Task Type	When to Use
`RETRIEVAL_DOCUMENT`	Indexing content for search (default)
`RETRIEVAL_QUERY`	Embedding a user's search query
`SEMANTIC_SIMILARITY`	Comparing two texts for similarity
`CLASSIFICATION`	Text classification tasks
`CLUSTERING`	Grouping related content
`QUESTION_ANSWERING`	Q&A retrieval
`FACT_VERIFICATION`	Checking factual claims

In practice, the search pipeline uses two task types:

RETRIEVAL_DOCUMENT during indexing (via embedDocument())
RETRIEVAL_QUERY during search (via embedQuery())

Using different task types for indexing vs querying improves retrieval quality because the model can optimize the vector space differently for "what this document is about" vs "what the user is looking for."

MRL Truncation

Gemini Embedding 2 supports Matryoshka Representation Learning, which means the first N dimensions of the full 3072-dimensional vector are a valid lower-dimensional embedding. Truncating to 1536 dimensions halves storage and index memory while retaining most of the quality.
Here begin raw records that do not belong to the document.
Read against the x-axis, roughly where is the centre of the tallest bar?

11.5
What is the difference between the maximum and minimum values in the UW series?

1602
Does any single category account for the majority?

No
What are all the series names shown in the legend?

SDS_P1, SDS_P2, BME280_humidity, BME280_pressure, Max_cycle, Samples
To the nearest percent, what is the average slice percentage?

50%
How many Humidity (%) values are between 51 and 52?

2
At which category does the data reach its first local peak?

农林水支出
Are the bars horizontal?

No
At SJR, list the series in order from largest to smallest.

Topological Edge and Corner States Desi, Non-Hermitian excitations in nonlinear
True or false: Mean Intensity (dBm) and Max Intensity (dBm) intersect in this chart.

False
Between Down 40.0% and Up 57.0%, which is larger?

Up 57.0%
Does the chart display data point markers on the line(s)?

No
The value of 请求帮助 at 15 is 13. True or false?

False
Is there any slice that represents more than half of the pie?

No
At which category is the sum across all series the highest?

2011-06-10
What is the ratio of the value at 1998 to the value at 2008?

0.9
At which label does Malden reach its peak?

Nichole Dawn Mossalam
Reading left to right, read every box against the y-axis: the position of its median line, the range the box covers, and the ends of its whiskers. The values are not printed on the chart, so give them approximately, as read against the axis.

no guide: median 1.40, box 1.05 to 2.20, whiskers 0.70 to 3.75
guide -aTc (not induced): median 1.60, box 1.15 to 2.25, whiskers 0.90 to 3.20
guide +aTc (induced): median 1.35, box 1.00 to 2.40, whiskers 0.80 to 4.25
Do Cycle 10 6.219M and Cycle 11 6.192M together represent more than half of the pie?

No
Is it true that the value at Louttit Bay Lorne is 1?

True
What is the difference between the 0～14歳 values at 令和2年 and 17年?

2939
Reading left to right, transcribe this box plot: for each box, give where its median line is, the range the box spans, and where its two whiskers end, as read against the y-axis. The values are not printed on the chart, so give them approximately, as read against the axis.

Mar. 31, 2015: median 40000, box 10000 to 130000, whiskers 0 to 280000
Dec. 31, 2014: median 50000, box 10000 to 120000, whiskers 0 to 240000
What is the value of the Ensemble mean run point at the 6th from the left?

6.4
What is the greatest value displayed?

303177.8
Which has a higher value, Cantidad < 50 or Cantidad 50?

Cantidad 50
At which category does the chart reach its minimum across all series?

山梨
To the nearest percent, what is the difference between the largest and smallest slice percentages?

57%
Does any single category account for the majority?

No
The outputDimensionality parameter controls this:

const result = await ctx.ai.embed({
  contents: ["text to embed"],
  feature: "hybrid-search-index",
  outputDimensionality: 1536, // Default via the search pipeline
});

Model Registry (Database)

The runtime code in @repo/ai uses hardcoded model IDs and token limits for API calls. However, cost estimation uses the database-backed model registry:

ai_model -- stores model metadata (provider, context window, supported features, active flag)
ai_model_pricing -- stores pricing per type (input, output, cache read/write, batch variants, web search, code execution) with effectiveFrom/effectiveUntil date ranges

When Anthropic or Google changes pricing, a new ai_model_pricing row is inserted with the new effective date. The old row gets an effectiveUntil value. Cost calculations in recording.ts query the active pricing at call time.

See Data & Storage -- Reference Data for the full schema and seeding details.

Environment Variables

Variable	Purpose	Where
`ANTHROPIC_API_KEY`	Claude API authentication	Environment Variables
`GOOGLE_AI_API_KEY`	Gemini Embedding API authentication	Environment Variables

Both are stored in GCP Secret Manager and synced to the VM at deploy time. Local development uses values from apps/web/.env.